Task requirements:
An exact repetition of the data is required; no picture should appear in it.

Data below:

=== Section Start ===

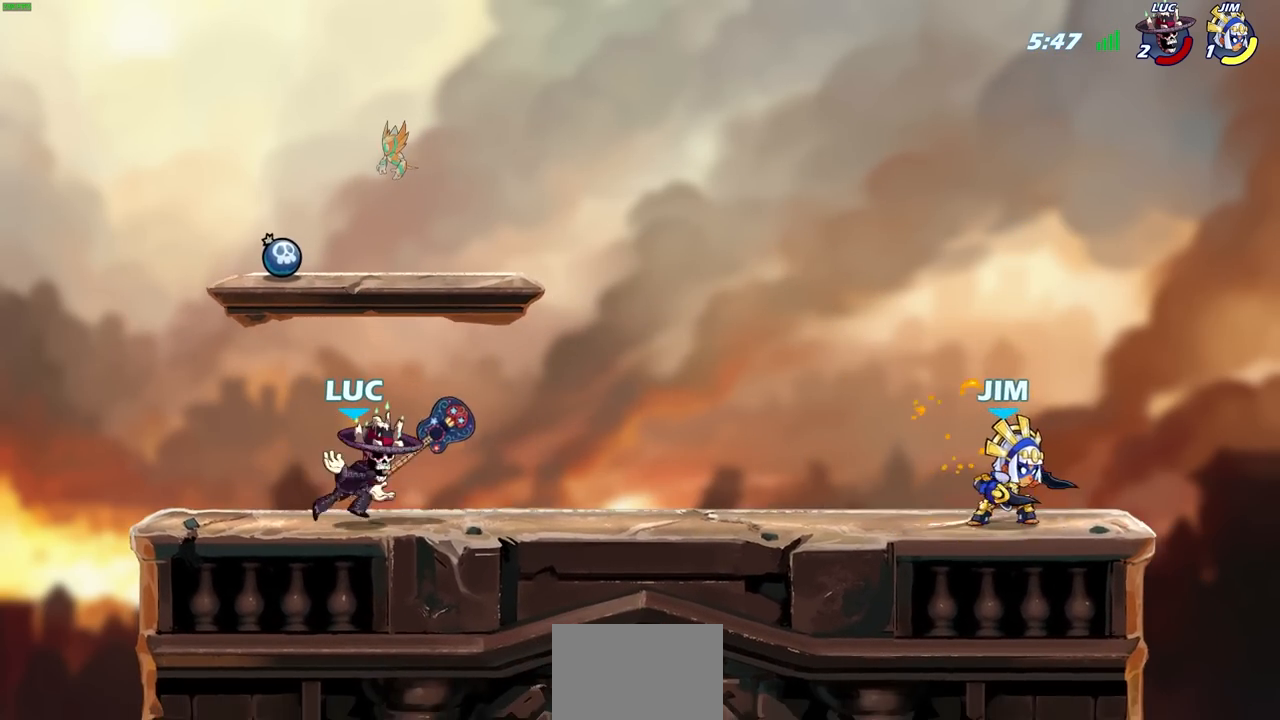
{"buttons": ["CROSS"], "left_stick": "center", "right_stick": "center", "events": [[500, "CROSS", "down"]]}
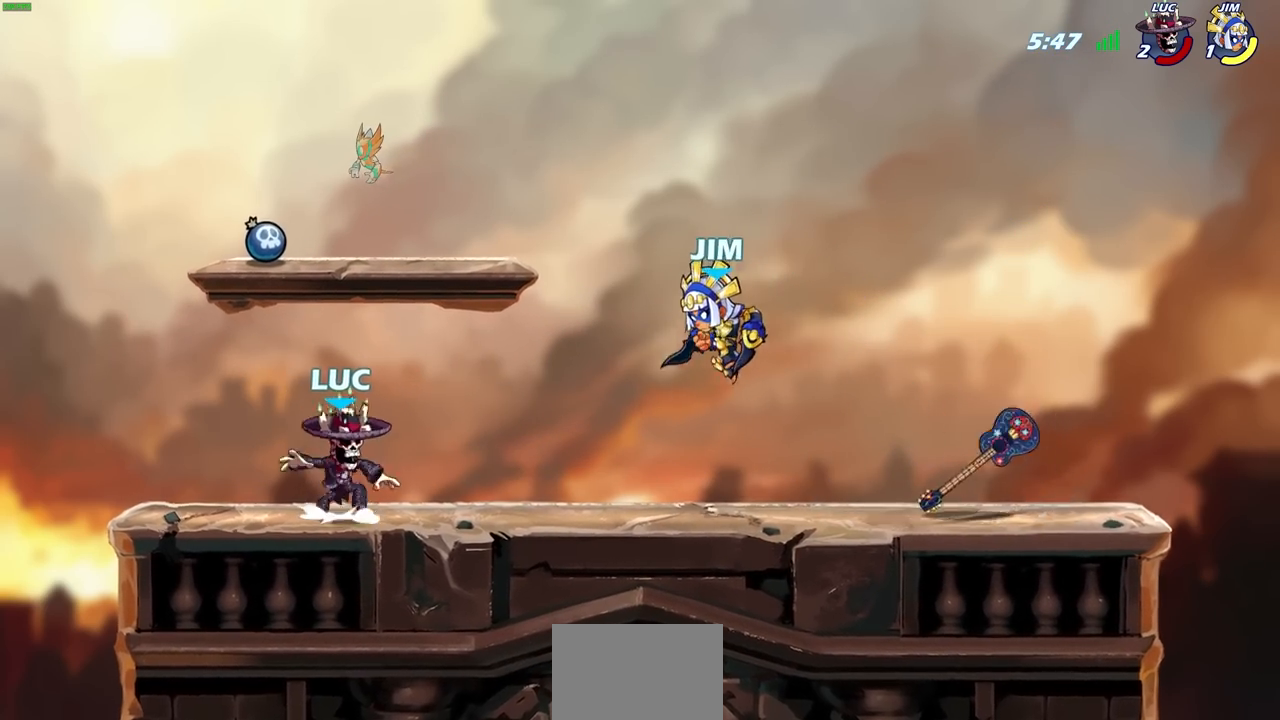
{"buttons": [], "left_stick": "down", "right_stick": "center", "events": [[17, "left_stick", "left"], [150, "CROSS", "up"], [200, "CROSS", "down"], [267, "left_stick", "up"], [317, "left_stick", "up-right"], [367, "CROSS", "up"], [467, "left_stick", "down"]]}
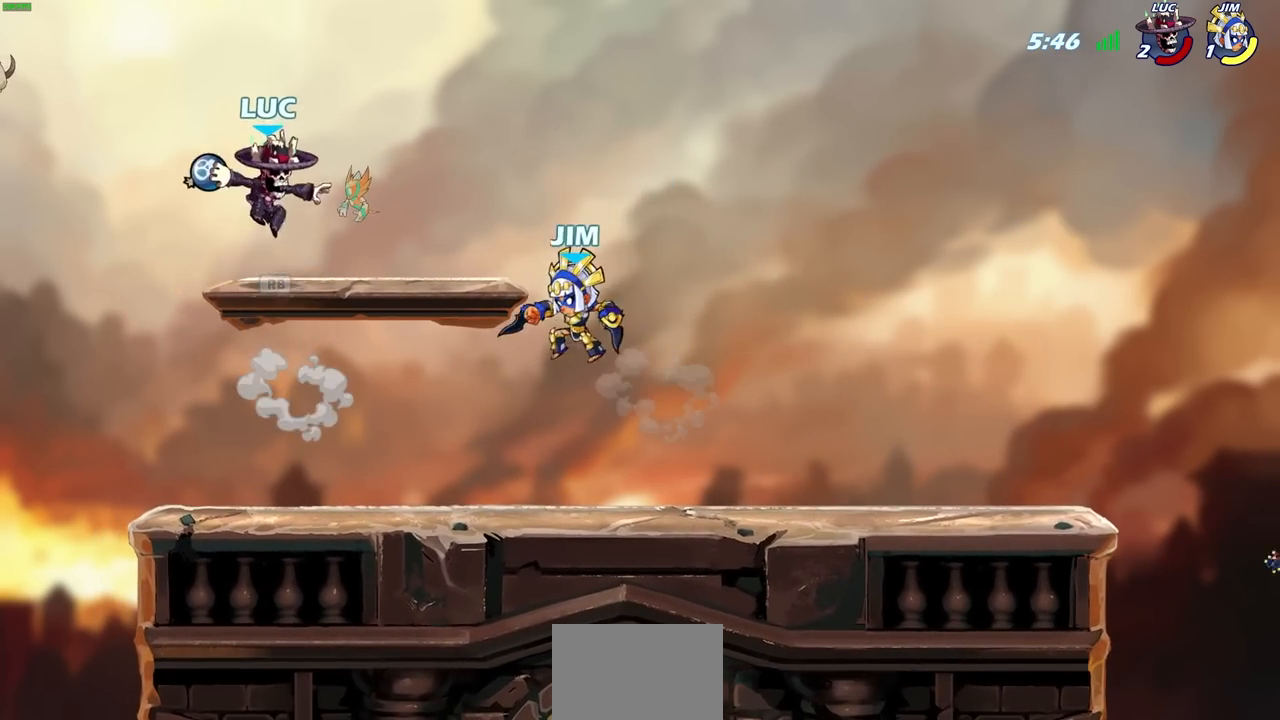
{"buttons": [], "left_stick": "center", "right_stick": "center", "events": [[67, "left_stick", "down-right"], [133, "CIRCLE", "down"], [200, "CIRCLE", "up"], [250, "left_stick", "center"]]}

=== Section End ===

Solution to this problem:
{"buttons": ["CROSS"], "left_stick": "center", "right_stick": "center", "events": [[500, "CROSS", "down"]]}
{"buttons": [], "left_stick": "down", "right_stick": "center", "events": [[17, "left_stick", "left"], [150, "CROSS", "up"], [200, "CROSS", "down"], [267, "left_stick", "up"], [317, "left_stick", "up-right"], [367, "CROSS", "up"], [467, "left_stick", "down"]]}
{"buttons": [], "left_stick": "center", "right_stick": "center", "events": [[67, "left_stick", "down-right"], [133, "CIRCLE", "down"], [200, "CIRCLE", "up"], [250, "left_stick", "center"]]}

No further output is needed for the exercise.